» Given exercise: Count the lines in the records below that contain the string "balance". Reply with the number only.

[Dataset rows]
■ ■ ■ ■

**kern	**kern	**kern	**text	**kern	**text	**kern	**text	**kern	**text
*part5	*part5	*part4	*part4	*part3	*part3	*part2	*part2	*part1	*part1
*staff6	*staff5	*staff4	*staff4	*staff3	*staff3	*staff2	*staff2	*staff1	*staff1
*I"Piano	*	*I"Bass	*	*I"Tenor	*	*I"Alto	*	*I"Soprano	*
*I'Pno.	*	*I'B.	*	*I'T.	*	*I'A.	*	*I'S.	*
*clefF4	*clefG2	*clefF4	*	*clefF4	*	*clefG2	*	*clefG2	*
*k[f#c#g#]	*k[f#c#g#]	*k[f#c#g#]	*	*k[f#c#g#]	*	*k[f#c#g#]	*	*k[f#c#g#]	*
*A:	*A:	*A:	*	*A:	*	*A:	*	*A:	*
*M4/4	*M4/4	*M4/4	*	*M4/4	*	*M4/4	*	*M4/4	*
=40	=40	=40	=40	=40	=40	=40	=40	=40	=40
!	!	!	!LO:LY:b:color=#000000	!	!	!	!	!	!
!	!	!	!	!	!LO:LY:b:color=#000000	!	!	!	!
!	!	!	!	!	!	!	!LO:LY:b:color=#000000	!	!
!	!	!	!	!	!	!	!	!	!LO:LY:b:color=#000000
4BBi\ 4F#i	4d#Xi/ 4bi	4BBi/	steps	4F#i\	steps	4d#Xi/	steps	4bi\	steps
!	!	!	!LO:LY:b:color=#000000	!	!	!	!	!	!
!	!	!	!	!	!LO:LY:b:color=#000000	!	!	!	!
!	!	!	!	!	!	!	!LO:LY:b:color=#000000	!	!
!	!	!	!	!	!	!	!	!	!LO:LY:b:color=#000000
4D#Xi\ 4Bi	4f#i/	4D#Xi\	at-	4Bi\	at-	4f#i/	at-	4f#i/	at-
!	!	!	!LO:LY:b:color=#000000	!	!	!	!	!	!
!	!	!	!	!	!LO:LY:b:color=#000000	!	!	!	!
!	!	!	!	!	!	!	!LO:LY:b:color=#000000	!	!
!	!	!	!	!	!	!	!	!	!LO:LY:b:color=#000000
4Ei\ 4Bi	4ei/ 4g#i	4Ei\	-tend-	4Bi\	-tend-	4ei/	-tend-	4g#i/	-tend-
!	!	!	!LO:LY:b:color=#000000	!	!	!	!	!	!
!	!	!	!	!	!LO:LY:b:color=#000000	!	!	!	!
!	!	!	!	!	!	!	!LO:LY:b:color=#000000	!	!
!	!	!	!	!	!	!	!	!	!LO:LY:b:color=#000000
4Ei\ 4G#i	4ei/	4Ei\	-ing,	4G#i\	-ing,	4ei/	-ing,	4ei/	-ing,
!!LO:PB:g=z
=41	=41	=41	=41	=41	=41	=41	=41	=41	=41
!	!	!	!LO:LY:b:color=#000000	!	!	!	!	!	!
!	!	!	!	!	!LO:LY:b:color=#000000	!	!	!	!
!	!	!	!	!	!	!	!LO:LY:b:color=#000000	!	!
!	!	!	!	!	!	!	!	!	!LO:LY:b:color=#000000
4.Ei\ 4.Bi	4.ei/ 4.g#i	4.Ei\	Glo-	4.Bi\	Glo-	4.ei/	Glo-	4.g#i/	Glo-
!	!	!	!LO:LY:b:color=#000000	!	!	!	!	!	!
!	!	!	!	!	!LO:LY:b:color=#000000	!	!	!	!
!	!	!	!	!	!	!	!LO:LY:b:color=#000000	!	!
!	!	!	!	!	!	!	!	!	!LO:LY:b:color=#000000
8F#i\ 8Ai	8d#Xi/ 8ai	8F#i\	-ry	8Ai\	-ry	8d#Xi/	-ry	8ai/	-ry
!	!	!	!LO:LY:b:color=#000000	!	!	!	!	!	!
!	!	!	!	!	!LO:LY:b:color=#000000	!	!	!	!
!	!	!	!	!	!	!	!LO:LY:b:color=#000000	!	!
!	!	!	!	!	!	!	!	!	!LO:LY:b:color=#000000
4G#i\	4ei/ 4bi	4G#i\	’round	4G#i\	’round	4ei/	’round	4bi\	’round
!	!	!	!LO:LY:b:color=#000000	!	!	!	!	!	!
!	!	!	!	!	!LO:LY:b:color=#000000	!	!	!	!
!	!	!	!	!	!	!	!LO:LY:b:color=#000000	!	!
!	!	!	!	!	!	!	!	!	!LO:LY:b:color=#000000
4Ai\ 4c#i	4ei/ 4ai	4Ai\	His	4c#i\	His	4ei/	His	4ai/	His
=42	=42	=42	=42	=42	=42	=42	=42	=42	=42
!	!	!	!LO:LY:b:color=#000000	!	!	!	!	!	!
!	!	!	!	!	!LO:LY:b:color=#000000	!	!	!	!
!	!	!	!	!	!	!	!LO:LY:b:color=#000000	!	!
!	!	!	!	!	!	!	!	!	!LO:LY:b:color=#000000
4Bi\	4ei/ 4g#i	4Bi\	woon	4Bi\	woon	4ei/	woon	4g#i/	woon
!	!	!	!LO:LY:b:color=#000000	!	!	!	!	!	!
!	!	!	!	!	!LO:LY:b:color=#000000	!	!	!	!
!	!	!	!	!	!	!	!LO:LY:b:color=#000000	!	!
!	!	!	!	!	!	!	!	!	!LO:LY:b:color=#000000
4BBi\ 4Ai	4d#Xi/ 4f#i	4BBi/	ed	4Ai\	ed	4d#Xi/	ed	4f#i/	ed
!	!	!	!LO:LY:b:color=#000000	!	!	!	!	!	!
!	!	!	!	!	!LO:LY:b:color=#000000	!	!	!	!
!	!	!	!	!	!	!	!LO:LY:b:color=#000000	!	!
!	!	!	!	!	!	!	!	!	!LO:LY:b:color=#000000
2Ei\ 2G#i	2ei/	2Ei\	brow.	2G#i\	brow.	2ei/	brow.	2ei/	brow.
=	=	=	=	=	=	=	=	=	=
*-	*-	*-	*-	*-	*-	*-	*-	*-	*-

■ ■ ■ ■

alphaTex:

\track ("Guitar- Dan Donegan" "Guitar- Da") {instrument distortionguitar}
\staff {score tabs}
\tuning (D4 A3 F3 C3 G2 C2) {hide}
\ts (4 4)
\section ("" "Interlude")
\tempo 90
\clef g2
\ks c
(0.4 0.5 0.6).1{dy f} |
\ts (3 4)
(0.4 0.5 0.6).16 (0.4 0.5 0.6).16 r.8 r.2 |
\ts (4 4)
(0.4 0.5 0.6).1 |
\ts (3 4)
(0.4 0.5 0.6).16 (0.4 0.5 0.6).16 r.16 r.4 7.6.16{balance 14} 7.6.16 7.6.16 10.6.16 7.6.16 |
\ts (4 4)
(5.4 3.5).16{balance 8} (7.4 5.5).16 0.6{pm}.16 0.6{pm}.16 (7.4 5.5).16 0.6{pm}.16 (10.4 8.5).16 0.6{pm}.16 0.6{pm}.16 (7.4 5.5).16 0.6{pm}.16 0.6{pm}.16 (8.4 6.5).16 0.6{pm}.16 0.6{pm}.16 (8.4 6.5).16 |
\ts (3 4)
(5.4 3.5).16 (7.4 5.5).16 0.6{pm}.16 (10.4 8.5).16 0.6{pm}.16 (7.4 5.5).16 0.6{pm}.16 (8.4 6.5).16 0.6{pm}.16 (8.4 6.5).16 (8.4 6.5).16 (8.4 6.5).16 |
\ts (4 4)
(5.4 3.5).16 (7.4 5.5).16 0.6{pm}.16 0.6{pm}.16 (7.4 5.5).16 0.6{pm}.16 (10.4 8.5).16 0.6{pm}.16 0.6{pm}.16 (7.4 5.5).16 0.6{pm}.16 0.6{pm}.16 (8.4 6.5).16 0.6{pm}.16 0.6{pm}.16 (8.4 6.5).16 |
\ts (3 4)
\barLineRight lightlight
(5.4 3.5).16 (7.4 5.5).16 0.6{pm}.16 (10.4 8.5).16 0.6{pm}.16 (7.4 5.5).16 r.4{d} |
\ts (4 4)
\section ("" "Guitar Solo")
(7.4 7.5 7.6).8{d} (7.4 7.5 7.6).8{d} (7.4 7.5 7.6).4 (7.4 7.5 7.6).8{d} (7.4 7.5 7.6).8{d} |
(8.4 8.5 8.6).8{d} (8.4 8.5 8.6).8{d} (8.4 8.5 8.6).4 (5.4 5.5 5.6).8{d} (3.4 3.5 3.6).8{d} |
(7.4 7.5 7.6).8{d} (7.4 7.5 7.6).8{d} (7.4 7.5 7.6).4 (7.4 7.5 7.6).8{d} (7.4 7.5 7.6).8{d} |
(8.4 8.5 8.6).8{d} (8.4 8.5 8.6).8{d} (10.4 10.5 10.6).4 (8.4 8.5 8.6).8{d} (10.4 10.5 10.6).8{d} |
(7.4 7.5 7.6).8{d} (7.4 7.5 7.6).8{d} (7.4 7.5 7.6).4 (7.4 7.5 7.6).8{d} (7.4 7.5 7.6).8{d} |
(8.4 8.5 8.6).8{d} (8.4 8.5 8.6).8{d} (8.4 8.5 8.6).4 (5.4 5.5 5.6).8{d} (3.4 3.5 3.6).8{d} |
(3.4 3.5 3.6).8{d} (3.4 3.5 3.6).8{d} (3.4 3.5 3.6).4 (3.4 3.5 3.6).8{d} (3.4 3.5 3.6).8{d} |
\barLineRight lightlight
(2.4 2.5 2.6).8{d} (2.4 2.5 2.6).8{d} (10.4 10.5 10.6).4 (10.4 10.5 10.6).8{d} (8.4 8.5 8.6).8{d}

■ ■ ■ ■

» Answer to the exercise: 2